The Bush Administration continues to chip away at the due process and human rights protections that immigrants have. As David Cole argues in this book Enemy Aliens, noncitizen immigrants have often been used as test cases for repressive measures that were then used on citizens and natives. As the Bush Administration has demonstrated in the Padilla and Hamdi cases, it is willing to treat US citizens as if they were "aliens," so it's not much of a stretch to see an expansion of this authority to cover "suspect" natives.

Note, by the way, that this law applies to terror suspects -- nothing has to be proven. This is terribly arbitrary and insidious, allowing agents to use the spectre of suspecthood as a tool with which to intimidate and repress immigrants. We should also not fool ourselves that the Dems are innocent on this count --as it says below, Clinton already gave the CIA authority to act in this manner -- the Republicans just want to democratize the authority.

The Bush administration is supporting a provision in the House leadership's intelligence reform bill that would allow U.S. authorities to deport certain foreigners to countries where they are likely to be tortured or abused, an action prohibited by the international laws against torture the United States signed 20 years ago. [...] "Our laws are not up to date with the war we're fighting," Feehery [spokesman for House Speaker Dennis Hastert] said. In many cases, he said, the Justice Department "can't keep [terror suspects] in detention, they can't convict them, they don't want to try them. . . . If you can't detain them indefinitely, you sure don't want them in America."

The international anti-torture law prohibited the deportation of individuals to countries where there is a reasonable expectation that they will be tortured, abused or persecuted. U.S. immigration law permits non-U.S. citizens to seek political asylum to avoid such persecution and prohibits deportation or removal to countries likely to commit torture or abuse unless the government seeks assurance the country will not do so. [...] "Is it an inconvenience if we can't send people back to torturers? Sure," said Tom Malinowski of Human Rights Watch. "But since Abu Ghraib, everyone from the president to the Defense Department to Congress has said the United States does not have a policy of torture. If this passes, we will have a policy of tolerating torture."

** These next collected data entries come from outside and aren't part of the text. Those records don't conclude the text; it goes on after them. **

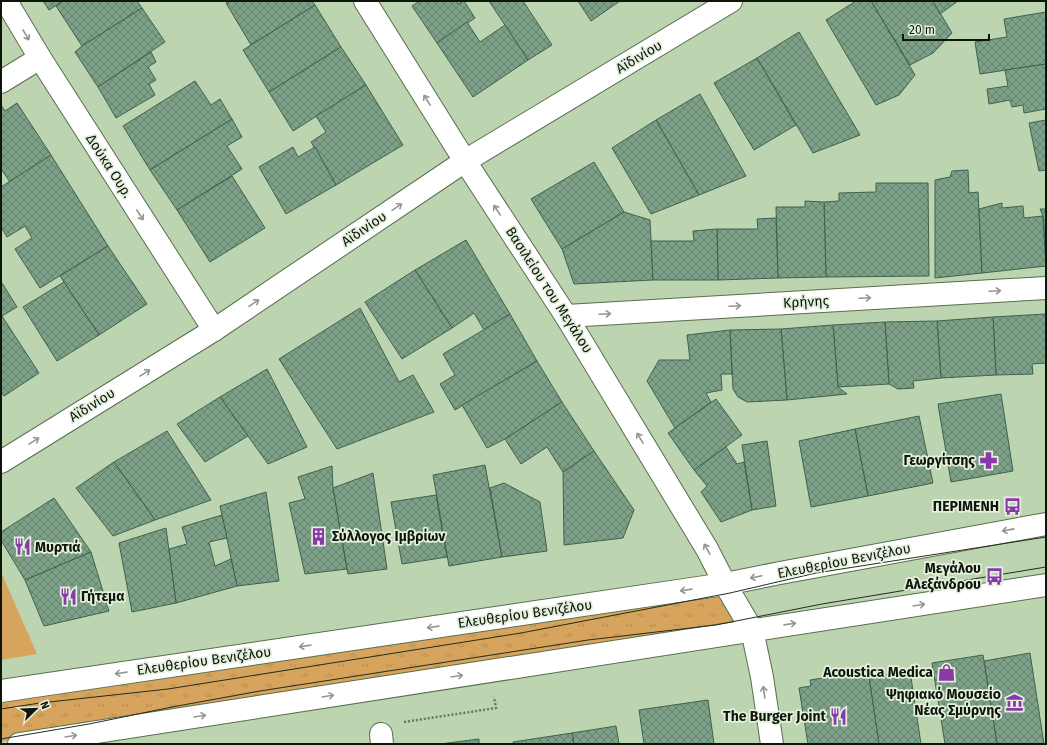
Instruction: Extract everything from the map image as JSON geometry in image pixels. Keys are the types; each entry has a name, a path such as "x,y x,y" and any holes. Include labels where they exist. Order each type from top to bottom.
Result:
{"street":[{"name":"Δούκα Ουρ.","path":"6,1 40,58 214,330"},
{"name":"Βασιλείου του Μεγάλου","path":"365,1 465,161 566,316 707,549 725,584 752,630 762,677 772,744"},
{"name":"Αϊδινίου","path":"1,462 214,330 465,161 731,1"},
{"path":"1,82 40,58"},
{"name":"Κρήνης","path":"566,316 1046,288"},
{"name":"Ελευθερίου Βενιζέλου","path":"1,691 725,584 1046,524"},
{"path":"19,744 1046,585"}],"path":[{"path":"381,739 378,726 465,714"}],"green space":[{"path":"1,572 37,654 1,660"},
{"path":"720,590 745,627 1,742 1,699"}],"building":[{"path":"43,1 63,1 49,10"},
{"path":"63,1 137,1 142,8 82,46 56,6"},
{"path":"231,1 312,1 315,5 251,45 226,3"},
{"path":"420,1 457,1 458,4 464,1 475,18 437,43 412,6"},
{"path":"489,1 523,1 552,45 528,60"},
{"path":"578,1 620,1 591,21"},
{"path":"856,1 871,1 915,75 899,95 876,105 826,20"},
{"path":"871,1 933,1 952,33 933,53 910,65"},
{"path":"933,1 958,1 940,14"},
{"path":"315,5 341,47 269,92 243,50"},
{"path":"142,8 165,42 98,87 75,52"},
{"path":"1046,12 1046,64 980,74 975,42 1007,37 1004,19"},
{"path":"467,22 480,42 505,25 528,60 473,97 437,43"},
{"path":"799,32 860,135 813,153 757,58"},
{"path":"341,47 366,85 293,131 269,92"},
{"path":"151,52 156,62 148,67 156,80 149,84 155,95 116,118 98,87"},
{"path":"757,58 796,125 754,150 714,83"},
{"path":"1046,64 1046,109 1024,113 1023,105 1012,107 1010,100 989,104 987,89 1008,86 1005,70"},
{"path":"195,81 211,105 220,99 232,119 150,170 123,126"},
{"path":"366,85 403,145 336,185 311,142 326,132 316,116"},
{"path":"700,94 746,176 699,195 656,120"},
{"path":"17,103 51,155 10,182 1,169 1,105 5,111"},
{"path":"232,119 242,137 227,146 242,169 177,210 150,170"},
{"path":"656,120 699,195 651,214 612,148"},
{"path":"1046,120 1046,170 1039,171 1029,123"},
{"path":"293,147 298,157 315,147 336,185 286,214 259,167"},
{"path":"51,155 108,246 40,288 15,249 32,238 25,226 7,237 1,227 1,187"},
{"path":"594,162 624,212 562,249 531,199"},
{"path":"968,170 969,193 978,192 982,273 935,278 935,180 950,177 952,171"},
{"path":"232,176 265,228 210,262 177,210"},
{"path":"876,183 928,183 929,276 826,277 824,202 839,201 839,193 876,192"},
{"path":"805,201 824,202 826,277 778,278 776,207 805,207"},
{"path":"1002,203 1002,208 1023,206 1024,218 1043,216 1046,266 982,273 979,209"},
{"path":"1040,209 1046,209 1046,253 1043,216"},
{"path":"624,212 650,220 653,280 574,284 562,249"},
{"path":"776,218 778,278 718,280 717,229 758,229 757,219"},
{"path":"717,229 718,280 653,280 651,241 694,241 693,231"},
{"path":"466,240 510,314 484,330 474,313 452,328 415,270"},
{"path":"108,246 147,304 99,335 60,276"},
{"path":"415,270 452,328 402,359 365,302"},
{"path":"64,282 99,335 57,361 23,307"},
{"path":"2,283 17,307 2,316 39,373 4,396 1,391"},
{"path":"360,308 399,382 413,375 434,412 337,449 279,359"},
{"path":"510,314 537,361 455,410 440,384 455,375 443,354"},
{"path":"1046,314 1046,363 1032,364 1033,374 996,375 993,317"},
{"path":"993,317 996,375 941,378 937,321"},
{"path":"937,321 941,378 913,381 914,388 898,389 889,384 885,322"},
{"path":"885,322 889,384 838,387 833,325"},
{"path":"833,325 838,387 847,394 787,400 781,329"},
{"path":"781,329 787,400 747,402 738,397 733,389 730,330"},
{"path":"730,330 732,374 721,374 722,390 706,393 711,402 675,428 647,381 659,360 690,360 687,335"},
{"path":"537,361 562,402 505,439 487,448 462,405"},
{"path":"267,369 307,447 268,464 220,397"},
{"path":"1001,394 1013,471 951,482 938,404"},
{"path":"220,397 248,436 205,462 177,424"},
{"path":"716,399 742,435 694,470 668,433"},
{"path":"562,402 594,451 563,472 547,447 521,464 505,439"},
{"path":"919,416 933,483 868,496 855,429"},
{"path":"855,429 868,496 811,507 799,441"},
{"path":"167,431 211,500 155,520 114,462"},
{"path":"767,441 776,506 752,510 742,445"},
{"path":"726,447 737,464 744,462 752,510 721,522 701,492 707,486 694,470"},
{"path":"594,451 634,510 623,538 564,545 563,472"},
{"path":"114,462 155,520 113,536 76,488"},
{"path":"485,465 502,557 449,566 433,475"},
{"name":"Σύλλογος Ιμβρίων","path":"332,466 333,488 347,569 305,574 289,503 305,499 298,477"},
{"path":"373,473 387,569 348,574 333,488"},
{"path":"504,483 540,502 547,551 502,557 490,488"},
{"path":"266,492 279,581 237,586 220,506"},
{"path":"436,495 447,557 402,564 391,502"},
{"path":"54,498 91,552 25,580 1,540 1,532"},
{"path":"222,515 227,538 209,542 215,566 231,559 237,586 176,603 169,549 187,544 182,527"},
{"path":"166,528 176,603 132,612 119,543"},
{"name":"Γήτεμα","path":"91,552 109,611 44,626 25,580"},
{"name":"Ψηφιακό Μουσείο Νέας Σμύρνης","path":"1030,653 1044,744 997,744 984,661"},
{"path":"983,655 997,744 945,744 932,663"},
{"path":"910,671 921,744 879,744 869,677"},
{"name":"The Burger Joint","path":"862,672 863,678 869,677 879,744 808,744 799,688 811,686 810,680"},
{"path":"708,700 714,744 644,744 639,710"},
{"path":"616,726 619,744 574,744 572,733"},
{"path":"572,733 574,744 513,744 513,742"},
{"path":"479,739 479,744 440,744"}],"tram line":[{"path":"1,709 40,703 168,689 521,633 730,593 816,573 1046,537"},
{"path":"1,739 89,724 260,691 588,640 716,625 822,604 1046,567"}],"place":[{"name":"Γεωργίτσης","path":"988,460"},
{"name":"ΠΕΡΙΜΕΝΗ","path":"1012,506"},
{"name":"Σύλλογος Ιμβρίων","path":"319,536"},
{"name":"Μυρτιά","path":"22,547"},
{"name":"Μεγάλου Αλεξάνδρου","path":"994,576"},
{"name":"Γήτεμα","path":"68,596"},
{"name":"Acoustica Medica","path":"946,672"},
{"name":"Ψηφιακό Μουσείο Νέας Σμύρνης","path":"1014,702"},
{"name":"The Burger Joint","path":"839,716"}]}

Under the Hastert bill, U.S. authorities could send an immigrant to any country, regardless of the likelihood of torture or abuse.

The measure would shift to the deportee the burden of proving "by clear and convincing evidence that he or she would be tortured" -- a burden that human rights activists say is impossible to satisfy. It would bar a U.S. court from reviewing the regulations, which would fall under the secretary of homeland security. The provision would apply retroactively, to people now in detention and those who may have already been secretly deported under classified procedures to countries with well-documented histories of torture and human rights violations. It also would allow U.S. authorities to deport foreigners convicted of any felony or suspected of having links to terrorist groups to any country -- even somewhere that is not a person's home country or place of birth, contrary to current practice. The CIA already has such authority, under a secret presidential finding first signed by President Bill Clinton and expanded by Bush after Sept. 11, 2001. The CIA has taken an unknown number of suspected terrorists apprehended abroad to third countries for interrogation.